*Records provided*.
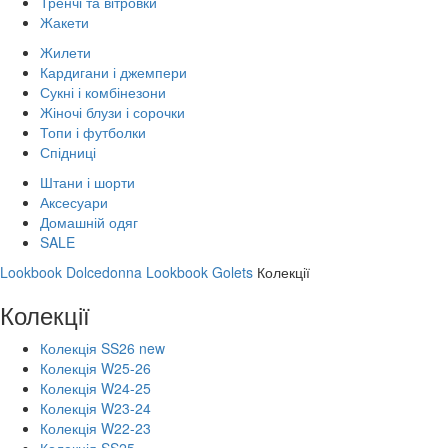
Тренчі та вітровки
Жакети
Жилети
Кардигани і джемпери
Сукні і комбінезони
Жіночі блузи і сорочки
Топи і футболки
Спідниці
Штани і шорти
Аксесуари
Домашній одяг
SALE
Lookbook Dolcedonna
Lookbook Golets
Колекції
Колекції
Колекція SS26 new
Колекція W25-26
Колекція W24-25
Колекція W23-24
Колекція W22-23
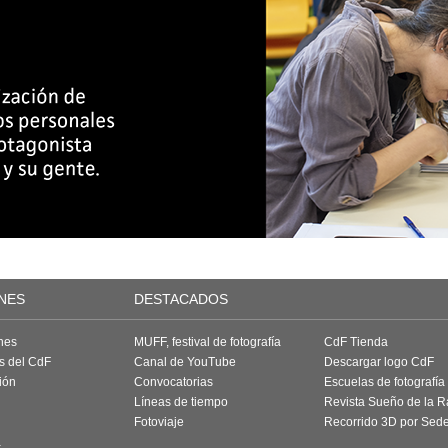
NES
DESTACADOS
nes
MUFF, festival de fotografía
CdF Tienda
as del CdF
Canal de YouTube
Descargar logo CdF
ión
Convocatorias
Escuelas de fotografía
Líneas de tiempo
Revista Sueño de la 
Fotoviaje
Recorrido 3D por Sed
a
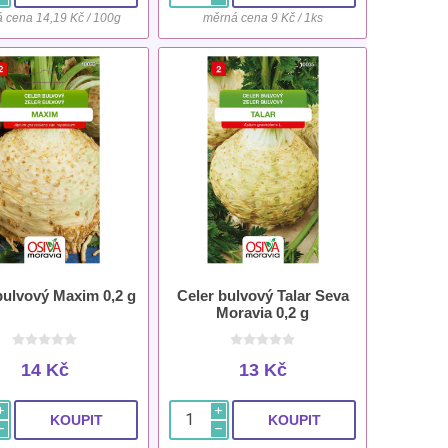
 cena 14,19 Kč / 100g
měrná cena 9 Kč / 1ks
bulvový Maxim 0,2 g
Celer bulvový Talar Seva
Moravia 0,2 g
14 Kč
13 Kč
i
i
h
h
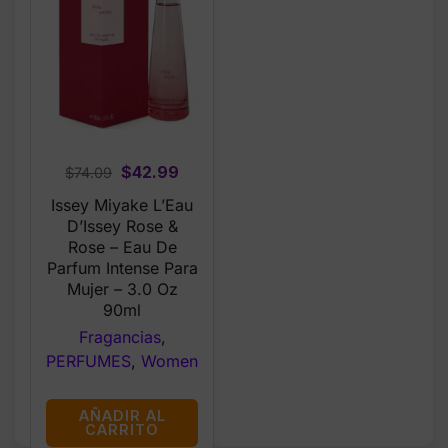
Original
Current
$
42.99
$
74.09
price
price
Issey Miyake L’Eau
was:
is:
D’Issey Rose &
$74.09.
$42.99.
Rose – Eau De
Parfum Intense Para
Mujer – 3.0 Oz
90ml
Fragancias
,
PERFUMES
,
Women
AÑADIR AL
CARRITO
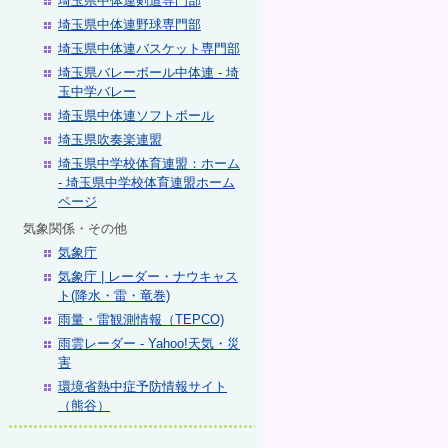
埼玉県中体連剣道専門部
埼玉県中体連野球専門部
埼玉県中体連バスケット専門部
埼玉県バレーボール中体連 - 埼
玉中学バレー
埼玉県中体連ソフトボール
埼玉県吹奏楽連盟
埼玉県中学校体育連盟：ホーム
- 埼玉県中学校体育連盟ホーム
ページ
気象関係・その他
気象庁
気象庁 | レーダー・ナウキャス
ト(降水・雷・竜巻)
雨量・雷観測情報（TEPCO)
雨雲レーダー - Yahoo!天気・災
害
環境省熱中症予防情報サイト
（熊谷）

*Work to be completed*. Reproduce every record exactly; images stay out.

*Answer for this exercise*.
Тренчі та вітровки
Жакети
Жилети
Кардигани і джемпери
Сукні і комбінезони
Жіночі блузи і сорочки
Топи і футболки
Спідниці
Штани і шорти
Аксесуари
Домашній одяг
SALE
Lookbook Dolcedonna
Lookbook Golets
Колекції
Колекції
Колекція SS26 new
Колекція W25-26
Колекція W24-25
Колекція W23-24
Колекція W22-23
NES
DESTACADOS
nes
MUFF, festival de fotografía
CdF Tienda
as del CdF
Canal de YouTube
Descargar logo CdF
ión
Convocatorias
Escuelas de fotografía
Líneas de tiempo
Revista Sueño de la 
Fotoviaje
Recorrido 3D por Sed
a
 cena 14,19 Kč / 100g
měrná cena 9 Kč / 1ks
bulvový Maxim 0,2 g
Celer bulvový Talar Seva
Moravia 0,2 g
14 Kč
13 Kč
i
i
h
h
Original
Current
$
42.99
$
74.09
price
price
Issey Miyake L’Eau
was:
is:
D’Issey Rose &
$74.09.
$42.99.
Rose – Eau De
Parfum Intense Para
Mujer – 3.0 Oz
90ml
Fragancias
,
PERFUMES
,
Women
AÑADIR AL
CARRITO
埼玉県中体連剣道専門部
埼玉県中体連野球専門部
埼玉県中体連バスケット専門部
埼玉県バレーボール中体連 - 埼
玉中学バレー
埼玉県中体連ソフトボール
埼玉県吹奏楽連盟
埼玉県中学校体育連盟：ホーム
- 埼玉県中学校体育連盟ホーム
ページ
気象関係・その他
気象庁
気象庁 | レーダー・ナウキャス
ト(降水・雷・竜巻)
雨量・雷観測情報（TEPCO)
雨雲レーダー - Yahoo!天気・災
害
環境省熱中症予防情報サイト
（熊谷）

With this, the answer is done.